*** Data for analysis ***
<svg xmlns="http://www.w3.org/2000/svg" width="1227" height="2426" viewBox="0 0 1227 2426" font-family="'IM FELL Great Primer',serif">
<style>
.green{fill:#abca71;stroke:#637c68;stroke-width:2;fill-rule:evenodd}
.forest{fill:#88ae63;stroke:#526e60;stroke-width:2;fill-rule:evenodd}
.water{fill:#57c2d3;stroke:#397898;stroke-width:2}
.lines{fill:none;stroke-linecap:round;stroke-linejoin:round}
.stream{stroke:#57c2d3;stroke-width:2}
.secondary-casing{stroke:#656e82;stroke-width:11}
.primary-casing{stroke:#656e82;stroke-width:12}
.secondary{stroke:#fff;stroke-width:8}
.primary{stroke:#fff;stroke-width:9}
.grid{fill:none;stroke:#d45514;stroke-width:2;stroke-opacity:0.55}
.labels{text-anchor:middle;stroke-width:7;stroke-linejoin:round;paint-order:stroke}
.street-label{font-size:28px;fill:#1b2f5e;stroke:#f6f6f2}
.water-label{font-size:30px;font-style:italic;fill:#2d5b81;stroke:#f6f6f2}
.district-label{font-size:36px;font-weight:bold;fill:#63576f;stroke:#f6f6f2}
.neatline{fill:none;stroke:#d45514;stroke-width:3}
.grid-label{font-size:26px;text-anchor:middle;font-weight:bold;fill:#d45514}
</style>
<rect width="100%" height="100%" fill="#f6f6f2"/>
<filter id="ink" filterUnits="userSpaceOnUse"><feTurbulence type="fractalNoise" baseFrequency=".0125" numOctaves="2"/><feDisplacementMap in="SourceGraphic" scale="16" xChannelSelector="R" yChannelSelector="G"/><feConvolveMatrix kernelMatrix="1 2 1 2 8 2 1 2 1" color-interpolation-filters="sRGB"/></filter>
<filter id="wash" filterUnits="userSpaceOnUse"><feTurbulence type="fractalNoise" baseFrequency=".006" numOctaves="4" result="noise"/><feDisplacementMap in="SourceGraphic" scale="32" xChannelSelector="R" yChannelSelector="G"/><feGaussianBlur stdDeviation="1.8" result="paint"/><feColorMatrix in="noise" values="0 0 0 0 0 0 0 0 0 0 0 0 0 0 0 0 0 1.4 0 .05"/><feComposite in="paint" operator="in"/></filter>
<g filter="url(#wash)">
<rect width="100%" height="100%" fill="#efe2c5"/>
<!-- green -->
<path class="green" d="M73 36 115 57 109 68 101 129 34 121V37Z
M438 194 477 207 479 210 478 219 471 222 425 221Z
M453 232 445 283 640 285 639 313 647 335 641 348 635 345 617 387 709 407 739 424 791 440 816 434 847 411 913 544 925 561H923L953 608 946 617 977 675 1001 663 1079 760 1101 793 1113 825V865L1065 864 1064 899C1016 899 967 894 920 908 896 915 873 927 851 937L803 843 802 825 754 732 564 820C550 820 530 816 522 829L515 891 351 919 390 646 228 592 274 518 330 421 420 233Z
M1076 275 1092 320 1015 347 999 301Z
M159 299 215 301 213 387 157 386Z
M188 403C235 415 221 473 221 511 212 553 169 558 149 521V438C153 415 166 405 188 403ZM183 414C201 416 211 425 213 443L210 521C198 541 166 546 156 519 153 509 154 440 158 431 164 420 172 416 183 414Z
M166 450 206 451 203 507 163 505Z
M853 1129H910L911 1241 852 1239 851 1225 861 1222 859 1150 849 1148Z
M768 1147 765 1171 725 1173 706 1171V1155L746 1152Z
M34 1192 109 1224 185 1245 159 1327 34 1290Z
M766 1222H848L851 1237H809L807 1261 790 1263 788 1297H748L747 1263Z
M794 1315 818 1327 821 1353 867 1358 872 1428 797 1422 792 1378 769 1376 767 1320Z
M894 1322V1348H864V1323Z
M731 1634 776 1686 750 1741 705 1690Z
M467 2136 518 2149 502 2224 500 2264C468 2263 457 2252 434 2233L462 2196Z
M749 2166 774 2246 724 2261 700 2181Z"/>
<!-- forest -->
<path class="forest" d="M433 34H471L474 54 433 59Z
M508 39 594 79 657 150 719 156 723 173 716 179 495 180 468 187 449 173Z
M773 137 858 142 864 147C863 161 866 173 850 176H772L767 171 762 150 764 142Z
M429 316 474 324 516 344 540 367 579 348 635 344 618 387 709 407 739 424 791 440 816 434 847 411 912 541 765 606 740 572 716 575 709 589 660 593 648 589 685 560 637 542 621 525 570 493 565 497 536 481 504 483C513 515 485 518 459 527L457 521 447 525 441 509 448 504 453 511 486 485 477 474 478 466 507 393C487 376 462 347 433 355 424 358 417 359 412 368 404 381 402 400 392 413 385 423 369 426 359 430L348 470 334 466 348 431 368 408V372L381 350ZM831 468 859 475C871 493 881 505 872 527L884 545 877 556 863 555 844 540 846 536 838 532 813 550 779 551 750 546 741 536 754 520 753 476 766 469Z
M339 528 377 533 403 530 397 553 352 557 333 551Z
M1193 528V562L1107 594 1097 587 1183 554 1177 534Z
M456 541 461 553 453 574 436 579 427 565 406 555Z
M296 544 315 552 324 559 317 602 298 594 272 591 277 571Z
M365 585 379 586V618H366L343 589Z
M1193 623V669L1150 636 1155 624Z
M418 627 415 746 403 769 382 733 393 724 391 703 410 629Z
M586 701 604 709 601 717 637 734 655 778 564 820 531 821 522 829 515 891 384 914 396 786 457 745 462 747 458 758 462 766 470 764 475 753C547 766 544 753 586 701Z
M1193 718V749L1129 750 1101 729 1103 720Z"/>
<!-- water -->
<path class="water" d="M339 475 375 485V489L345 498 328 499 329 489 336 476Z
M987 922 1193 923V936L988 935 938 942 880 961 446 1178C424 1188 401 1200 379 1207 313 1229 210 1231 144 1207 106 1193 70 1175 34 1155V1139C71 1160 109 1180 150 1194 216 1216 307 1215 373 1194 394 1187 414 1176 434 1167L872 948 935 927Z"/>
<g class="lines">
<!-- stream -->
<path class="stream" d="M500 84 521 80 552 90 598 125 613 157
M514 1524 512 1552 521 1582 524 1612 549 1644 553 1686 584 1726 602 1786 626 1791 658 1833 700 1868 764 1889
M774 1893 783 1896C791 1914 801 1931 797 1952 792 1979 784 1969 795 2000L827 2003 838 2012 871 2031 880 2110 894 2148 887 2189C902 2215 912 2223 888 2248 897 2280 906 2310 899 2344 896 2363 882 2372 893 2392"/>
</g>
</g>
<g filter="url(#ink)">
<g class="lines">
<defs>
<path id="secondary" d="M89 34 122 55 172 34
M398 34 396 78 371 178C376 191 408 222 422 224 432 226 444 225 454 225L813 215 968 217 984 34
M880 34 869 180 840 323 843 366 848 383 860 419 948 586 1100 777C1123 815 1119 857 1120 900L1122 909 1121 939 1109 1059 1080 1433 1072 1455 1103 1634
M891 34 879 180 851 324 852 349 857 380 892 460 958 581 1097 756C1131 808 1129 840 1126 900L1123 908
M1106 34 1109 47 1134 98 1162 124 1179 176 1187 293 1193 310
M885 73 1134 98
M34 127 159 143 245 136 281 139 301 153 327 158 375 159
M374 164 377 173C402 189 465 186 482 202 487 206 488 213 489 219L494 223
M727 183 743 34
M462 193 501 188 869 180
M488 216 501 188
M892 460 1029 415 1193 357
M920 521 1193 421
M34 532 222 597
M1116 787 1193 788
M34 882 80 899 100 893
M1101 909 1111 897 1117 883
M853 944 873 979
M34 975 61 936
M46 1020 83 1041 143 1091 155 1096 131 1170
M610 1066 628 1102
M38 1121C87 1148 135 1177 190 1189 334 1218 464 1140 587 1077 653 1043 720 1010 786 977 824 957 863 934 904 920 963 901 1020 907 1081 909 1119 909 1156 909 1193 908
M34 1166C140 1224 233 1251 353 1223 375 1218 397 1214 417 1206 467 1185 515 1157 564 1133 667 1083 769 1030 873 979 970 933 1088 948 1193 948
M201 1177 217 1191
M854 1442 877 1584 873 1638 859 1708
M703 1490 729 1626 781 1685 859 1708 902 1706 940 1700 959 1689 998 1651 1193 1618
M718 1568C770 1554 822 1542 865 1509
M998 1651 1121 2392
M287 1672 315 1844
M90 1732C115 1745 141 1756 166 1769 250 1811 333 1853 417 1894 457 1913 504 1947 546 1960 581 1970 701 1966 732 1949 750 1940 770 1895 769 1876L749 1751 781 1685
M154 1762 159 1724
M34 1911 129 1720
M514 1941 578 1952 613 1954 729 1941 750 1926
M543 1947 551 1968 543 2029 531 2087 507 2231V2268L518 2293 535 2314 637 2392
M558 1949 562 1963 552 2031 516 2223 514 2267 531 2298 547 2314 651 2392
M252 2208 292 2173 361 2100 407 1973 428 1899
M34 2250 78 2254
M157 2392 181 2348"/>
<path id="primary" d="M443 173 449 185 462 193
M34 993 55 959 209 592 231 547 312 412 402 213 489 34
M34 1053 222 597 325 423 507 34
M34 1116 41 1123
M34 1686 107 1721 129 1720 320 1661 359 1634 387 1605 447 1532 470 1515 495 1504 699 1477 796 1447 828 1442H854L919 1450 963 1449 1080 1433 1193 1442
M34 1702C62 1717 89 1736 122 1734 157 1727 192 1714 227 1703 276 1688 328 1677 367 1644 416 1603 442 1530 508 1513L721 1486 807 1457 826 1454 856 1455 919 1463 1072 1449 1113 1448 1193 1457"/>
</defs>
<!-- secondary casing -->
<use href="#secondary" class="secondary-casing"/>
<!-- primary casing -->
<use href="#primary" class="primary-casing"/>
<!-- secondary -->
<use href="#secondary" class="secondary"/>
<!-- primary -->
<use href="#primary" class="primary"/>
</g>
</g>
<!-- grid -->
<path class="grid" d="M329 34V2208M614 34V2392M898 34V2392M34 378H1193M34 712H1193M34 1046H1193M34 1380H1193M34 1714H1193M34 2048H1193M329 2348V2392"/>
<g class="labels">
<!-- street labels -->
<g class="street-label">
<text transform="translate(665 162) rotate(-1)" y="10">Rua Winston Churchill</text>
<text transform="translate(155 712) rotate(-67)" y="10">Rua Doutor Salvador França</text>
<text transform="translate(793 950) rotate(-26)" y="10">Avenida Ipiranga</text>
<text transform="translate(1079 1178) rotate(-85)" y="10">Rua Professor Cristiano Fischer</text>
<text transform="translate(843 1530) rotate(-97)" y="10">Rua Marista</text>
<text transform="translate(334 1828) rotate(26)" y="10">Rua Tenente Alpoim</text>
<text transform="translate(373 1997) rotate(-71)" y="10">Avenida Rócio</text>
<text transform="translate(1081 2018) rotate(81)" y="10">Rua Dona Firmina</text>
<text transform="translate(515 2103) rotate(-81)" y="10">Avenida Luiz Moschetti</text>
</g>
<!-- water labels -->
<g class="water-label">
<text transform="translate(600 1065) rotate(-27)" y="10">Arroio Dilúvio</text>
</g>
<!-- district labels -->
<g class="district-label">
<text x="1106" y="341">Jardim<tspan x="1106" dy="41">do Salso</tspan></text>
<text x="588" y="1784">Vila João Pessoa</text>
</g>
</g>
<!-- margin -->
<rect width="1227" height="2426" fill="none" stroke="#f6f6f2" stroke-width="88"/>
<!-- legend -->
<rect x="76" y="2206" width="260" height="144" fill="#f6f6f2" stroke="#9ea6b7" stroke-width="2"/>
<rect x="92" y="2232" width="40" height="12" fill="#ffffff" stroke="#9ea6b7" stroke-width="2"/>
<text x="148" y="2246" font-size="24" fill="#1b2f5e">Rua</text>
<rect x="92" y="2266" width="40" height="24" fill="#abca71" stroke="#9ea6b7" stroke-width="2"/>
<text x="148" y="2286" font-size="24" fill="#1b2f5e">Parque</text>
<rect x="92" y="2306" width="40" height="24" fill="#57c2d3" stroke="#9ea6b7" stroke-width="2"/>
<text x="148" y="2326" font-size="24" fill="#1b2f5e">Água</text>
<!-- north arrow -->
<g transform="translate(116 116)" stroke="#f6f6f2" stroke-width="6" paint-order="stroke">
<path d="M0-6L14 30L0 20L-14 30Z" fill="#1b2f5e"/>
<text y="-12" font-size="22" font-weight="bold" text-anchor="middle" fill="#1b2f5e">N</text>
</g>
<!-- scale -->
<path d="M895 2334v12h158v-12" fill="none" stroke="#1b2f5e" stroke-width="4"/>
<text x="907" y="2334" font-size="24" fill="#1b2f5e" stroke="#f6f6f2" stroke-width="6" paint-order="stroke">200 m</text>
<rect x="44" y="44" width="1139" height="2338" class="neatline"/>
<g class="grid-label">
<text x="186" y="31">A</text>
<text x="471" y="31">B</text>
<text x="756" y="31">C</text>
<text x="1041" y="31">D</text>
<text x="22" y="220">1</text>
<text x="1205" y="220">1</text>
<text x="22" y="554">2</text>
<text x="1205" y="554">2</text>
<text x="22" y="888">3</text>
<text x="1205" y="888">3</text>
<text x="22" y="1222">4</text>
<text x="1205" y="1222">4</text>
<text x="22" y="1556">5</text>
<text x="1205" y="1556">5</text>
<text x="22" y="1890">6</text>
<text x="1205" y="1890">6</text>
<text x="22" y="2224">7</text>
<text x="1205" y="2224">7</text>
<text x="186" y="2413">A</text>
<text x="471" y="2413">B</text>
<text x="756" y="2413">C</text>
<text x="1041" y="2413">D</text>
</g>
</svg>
*** End of Data for analysis ***
Exercise objective
How many of the lines above include the word "round"? Only the number should be given.

Exercise response
2